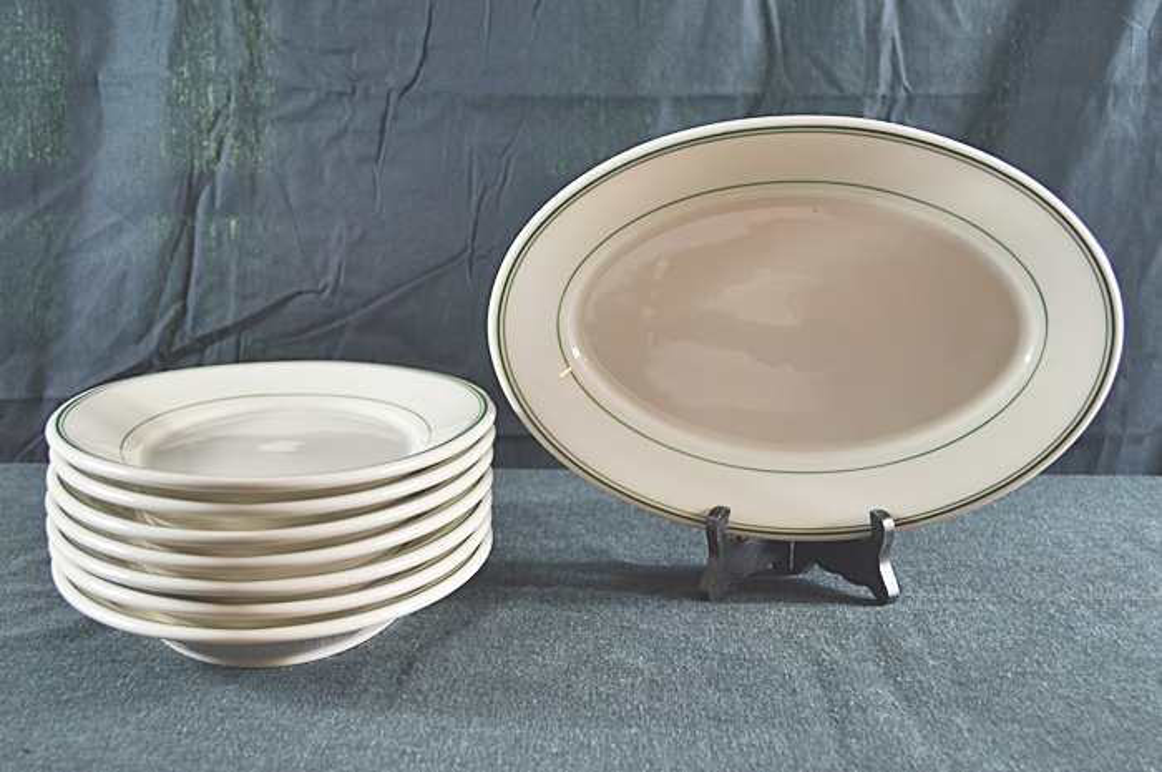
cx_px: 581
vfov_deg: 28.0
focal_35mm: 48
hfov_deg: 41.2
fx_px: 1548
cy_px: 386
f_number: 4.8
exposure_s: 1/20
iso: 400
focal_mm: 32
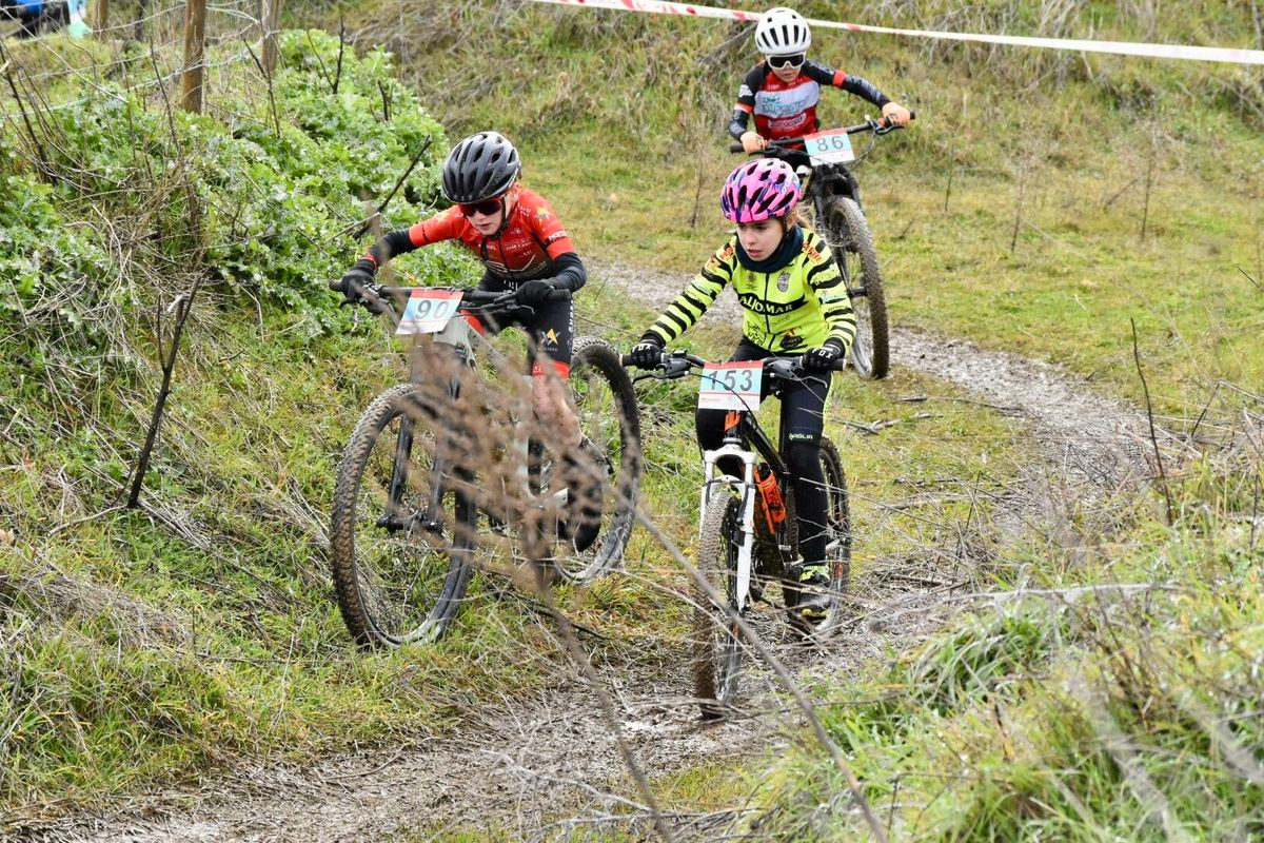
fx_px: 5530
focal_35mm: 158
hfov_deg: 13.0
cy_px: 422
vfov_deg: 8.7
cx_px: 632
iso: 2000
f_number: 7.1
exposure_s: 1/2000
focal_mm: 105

|---|

The copy should hold, exactly, the lines from the one containing "f_number: 4.8" to the final line of the listing above, with both ends present and no pictures.

f_number: 4.8
exposure_s: 1/20
iso: 400
focal_mm: 32
fx_px: 5530
focal_35mm: 158
hfov_deg: 13.0
cy_px: 422
vfov_deg: 8.7
cx_px: 632
iso: 2000
f_number: 7.1
exposure_s: 1/2000
focal_mm: 105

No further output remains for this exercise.